#### Problem to work on
I need each line of the entries below that includes the string "Example".

----- Excerpted data -----

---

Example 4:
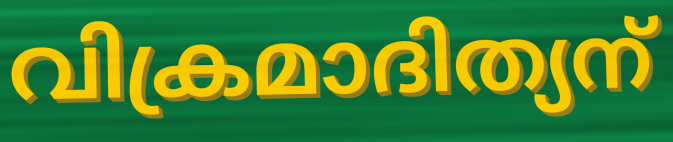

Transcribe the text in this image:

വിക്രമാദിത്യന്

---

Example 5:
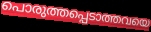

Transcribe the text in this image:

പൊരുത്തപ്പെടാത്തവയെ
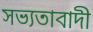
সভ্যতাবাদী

-----
----- Excerpted data -----

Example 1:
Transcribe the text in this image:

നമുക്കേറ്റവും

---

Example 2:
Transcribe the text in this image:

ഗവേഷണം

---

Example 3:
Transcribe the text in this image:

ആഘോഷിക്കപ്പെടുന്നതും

-----

#### Response for this exercise
Example 4:
Example 5:
Example 1:
Example 2:
Example 3:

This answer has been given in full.